Dificilmente Hugo Chávez voltará a Caracas para tomar posse na próxima quinta-feira. Há vários cenários que poderão ocorrer nos próximos dias, mas a Constituição venezuelana é clara, segundo o disposto nos artigos 231, 233 e 234:
Se Chávez não puder tomar posse no Congresso no dia 10 de janeiro, a Constituição prevê que o presidente poderia prestar juramento diante da Supremo Tribunal de Justiça, sem especificar a data ou o local. A redação vaga dá margem a interpretações, que não deveriam se chocar com a Carta Magna.
O presidente da Assembleia Nacional, Diosdado Cabello, e o vice-presidente do pais, Nicolás Maduro, defendem que a data prevista na Constituição é apenas um "formalismo", interpretando o final do artigo 231 como que permitindo uma "flexibilidade dinâmica". Afirmam que a posse pode se dar em data posterior não determinada. A oposição, contudo, diz que o governo atual termina no dia 10 de janeiro, devendo o presidente da Assembleia Nacional assumir a presidência, de acordo com o artigo 233.

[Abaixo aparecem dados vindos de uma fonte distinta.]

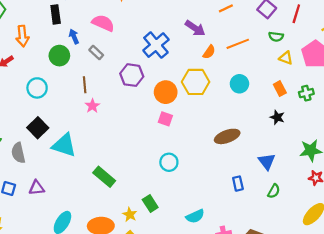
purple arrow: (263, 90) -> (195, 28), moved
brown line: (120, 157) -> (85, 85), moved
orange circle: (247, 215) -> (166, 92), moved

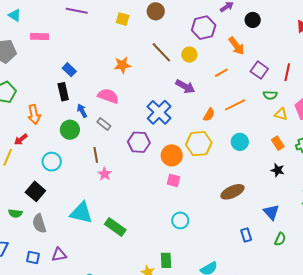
purple arrow: (195, 28) -> (185, 87), moved
black square: (38, 128) -> (35, 191), moved
green rectangle: (104, 177) -> (115, 227), moved
green rectangle: (150, 204) -> (166, 260), turned 35

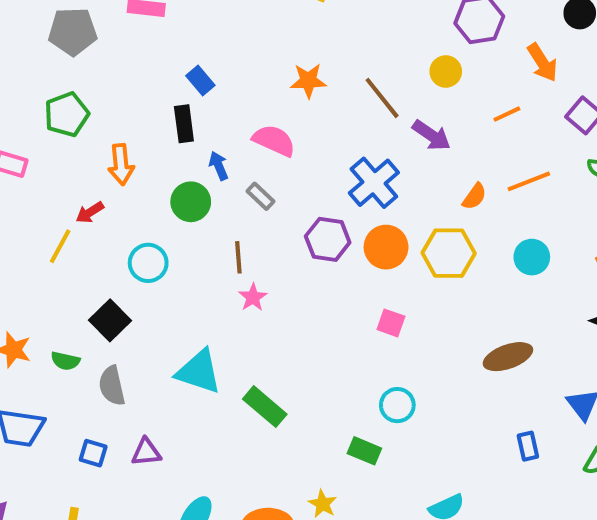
brown line: (161, 52) -> (382, 98), moved
orange circle: (172, 155) -> (386, 247), moved
green rectangle: (166, 260) -> (364, 451), moved, turned -70

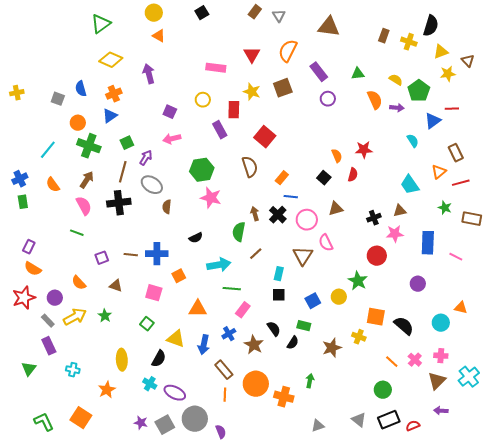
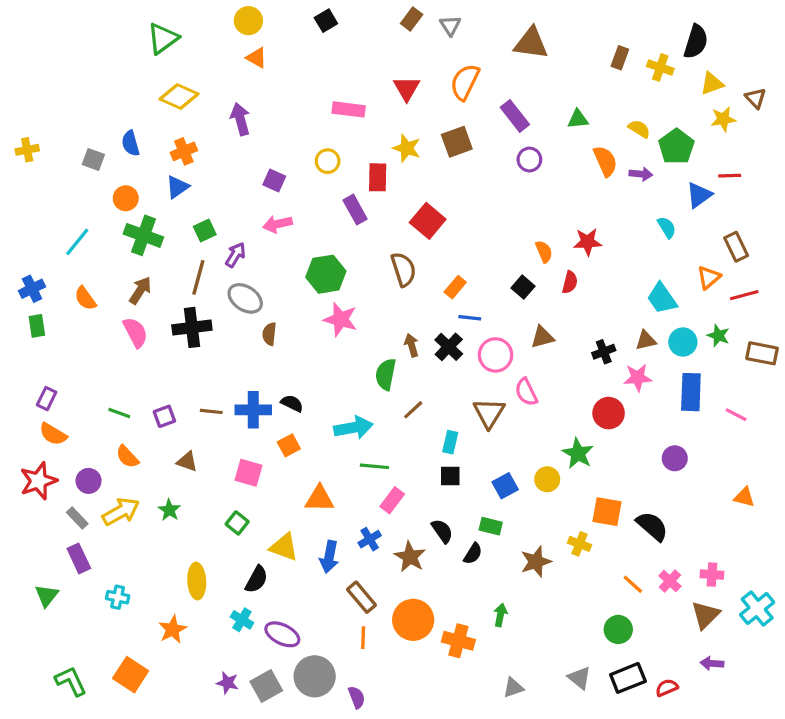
green line: (77, 233) -> (119, 413), moved
black semicircle: (196, 238) -> (292, 403), moved, turned -128
cyan circle: (441, 323) -> (683, 342), moved

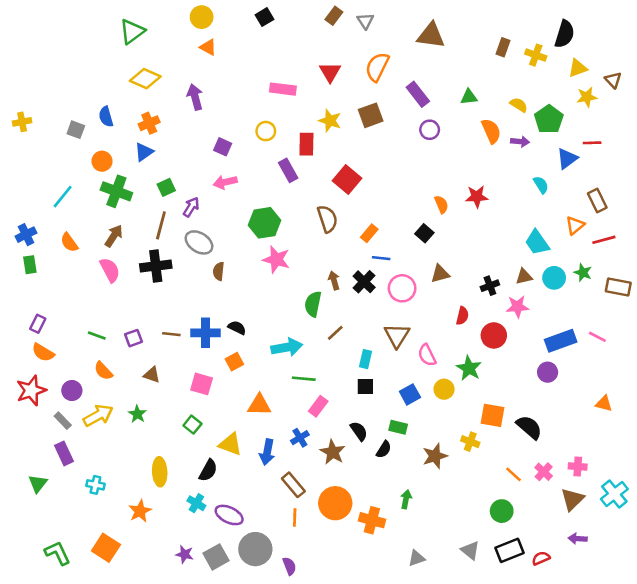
red semicircle: (570, 282) -> (462, 316), moved
pink semicircle: (526, 392) -> (427, 355), moved
blue rectangle: (691, 392) -> (561, 341), moved, turned 68

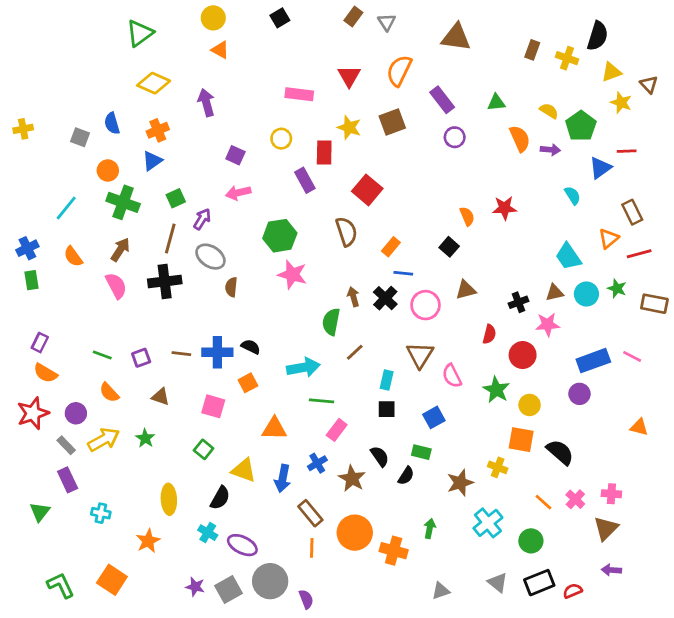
yellow star: (587, 97) -> (621, 103), turned 30
yellow circle: (444, 389) -> (530, 405), moved
cyan cross: (614, 494) -> (488, 523), moved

Se o Congresso no dia 10 de janeiro declarar Chávez temporariamente ausente, o vice-presidente assume a presidência por até 90 dias, prorrogáveis por 90 dias (artigo 234).
Se o Congresso declarar Chávez permanentemente incapacitado para assumir a presidência ou se ele morrer antes de 10 de janeiro, o vice presidente, Nicolás Maduro, terminaria o mandato que se encerra no fim da semana. Em seguida, o presidente da Assembleia Nacional venezuelana, Diosdado Cabello, assumiria a presidência e novas eleições seriam convocadas em 30 dias.
Na hipótese de Chávez assumir em 10 de janeiro e falecer em seguida ou se sua doença forçar o Congresso a declará-lo incapacitado permanentemente, o vice-presidente assume a presidência e novas eleições deveriam também ser realizadas em 30 dias.
O governo brasileiro enviou a Havana o assessor internacional da Presidência, Marco Aurélio Garcia, para se informar da real situação médica de Hugo Chávez e certamente também dos planos em relação à posse no dia 10. A ida de Marco Aurélio Garcia, e não do ministro Patriota, e a decisão de não envolver apenas o embaixador brasileiro em Havana mostram o grau de preocupação política do governo. Não só pela proximidade e afinidade de Chávez com Lula e com Dilma, mas também pelas conotações ideológicas que dramatizam a questão.
Ainda está presente na memória recente a dura posição adotada pelo governo brasileiro no âmbito do Mercosul, com a suspensão do Paraguai do grupo em função do juízo político do presidente Lugo no Congresso, sob o argumento de que houve um golpe e que a constituição não foi cumprida.
A Venezuela agora é membro pleno do Mercosul. Se Chávez não tomar posse no dia 10 e o mandato presidencial na prática for estendido, a cláusula democrática poderá ser invocada e terá de ser apreciada.
Será muito difícil para os países do Mercosul ou da Unasul apoiarem a posição - que deverá prevalecer - do presidente da Assembleia Nacional, Cabello, e do vice-presidente Maduro, favoráveis ao adiamento sine die da posse, com base em interpretação sem qualquer respaldo legal.